On April Fool’s Day, I reported on two more possible additions to the long list of critics of the regime of Russian ruler Vladimir Putin who have been the recipients of violent attacks — a list I laid out in detail for Instablog readers. I only wish my report had been a springtime jest.
The member of that list whose case has been most clearly established is the famous KGB defector Alexander Litvinenko. Murdered by radioactive poison in London in late 2006, Scotland Yard has traced the toxin to Russia and accused a man closely tied to the Russian government of carrying out the hit. Russia’s response has been to refuse extradition and allow the accused to take a seat in parliament, where he is immune from Russian prosecution as well. Litvinenko had been vociferously accusing the Kremlin of complicity in the bombing of two Moscow apartment buildings in 1999, just after Vladimir Putin became prime minister — bombings Putin used to justify his immediate invasion of the breakaway province of Chechnya.
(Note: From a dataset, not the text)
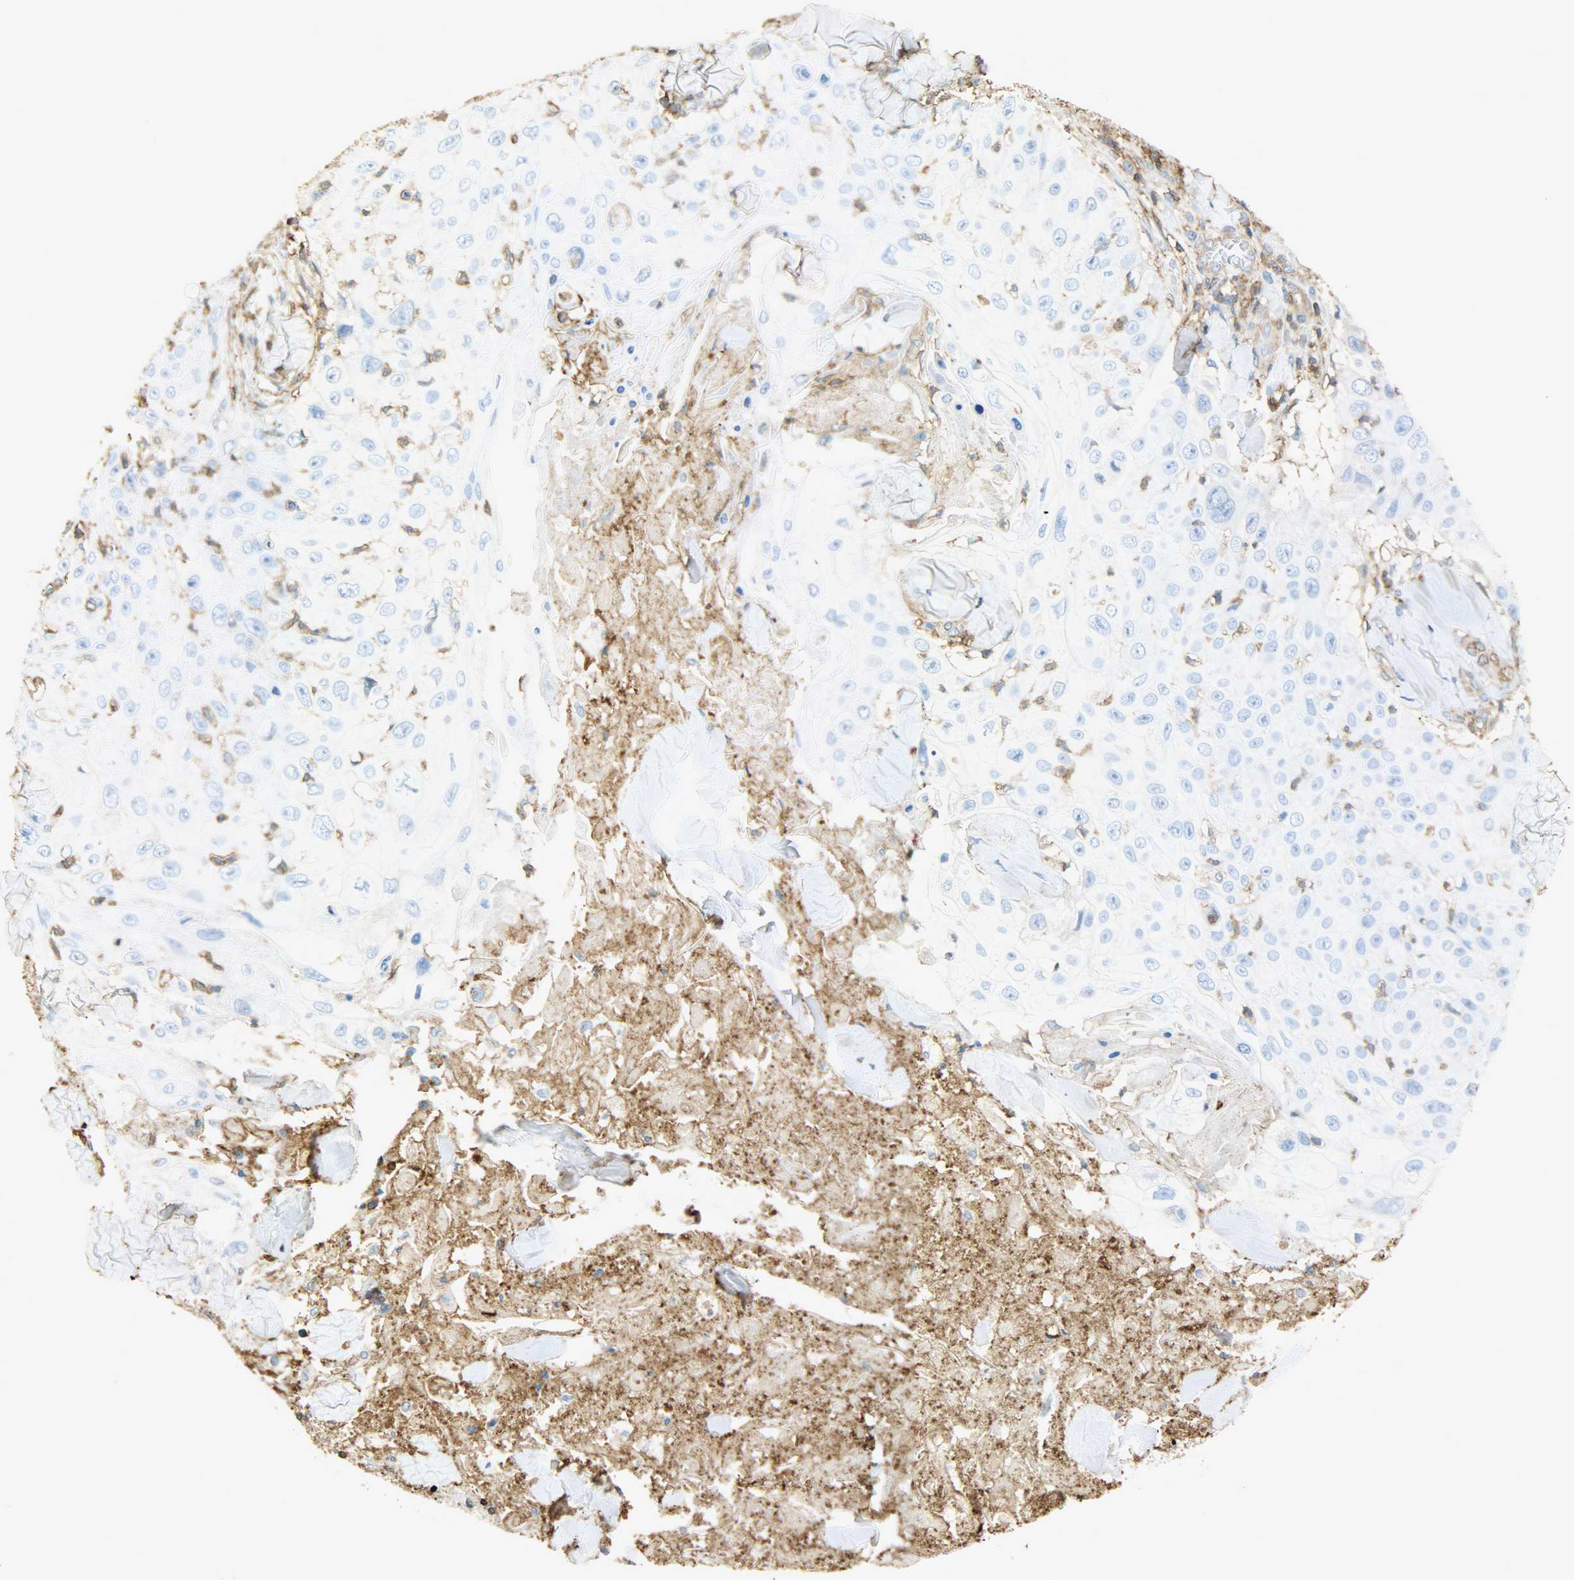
{"staining": {"intensity": "negative", "quantity": "none", "location": "none"}, "tissue": "skin cancer", "cell_type": "Tumor cells", "image_type": "cancer", "snomed": [{"axis": "morphology", "description": "Squamous cell carcinoma, NOS"}, {"axis": "topography", "description": "Skin"}], "caption": "High power microscopy photomicrograph of an IHC micrograph of skin cancer, revealing no significant staining in tumor cells. Brightfield microscopy of immunohistochemistry (IHC) stained with DAB (3,3'-diaminobenzidine) (brown) and hematoxylin (blue), captured at high magnification.", "gene": "ANXA6", "patient": {"sex": "male", "age": 86}}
Now, the British wires are burning with news that a second KGB defector is accusing the Kremlin of trying to poison him. Colonel Oleg Gordievsky (pictured above), the highest-ranking KGB officer ever to have defected to the West (he did so in 1985 after working for three years as a double agent, taking up residence in Britain; last year, he received high decoration from the Queen in recognition of the valuable Russian secrets he passed along to Britain after his escape from the USSR). He told the Daily Mail: “I’ve known for some time that I am on the assassination list drawn up by rogue elements in Moscow. They murdered my friend Alexander Litvinenko. I have no doubt my sudden illness last November was a similar attempt on my life.”
As with the other two most recent incidents, there is not yet any clear proof of foul play. This could mean the Kremlin isn’t responsible, or it could mean that the Kremlin is cleaning up its act, not leaving behind as many traces as in the past. Gordievsky is an old man and the symptoms he complained of were stroke-like, but the doctors who examined him found no trace of any natural medical condition that could have caused them. The Kremlin, of course, was infuriated by his royal decoration, and Gordievsky has been staunchly supporting keeping the Litvinenko investigation in the public eye. A police investigation is ongoing.
A film about the Litvinenko killing is in theaters now. Director Andrei Nekrasov’s Poisoned by Polonium: The Litvinenko File details the attack and subsequent cover-up in a way that can only bring to mind the words days of the Cold War.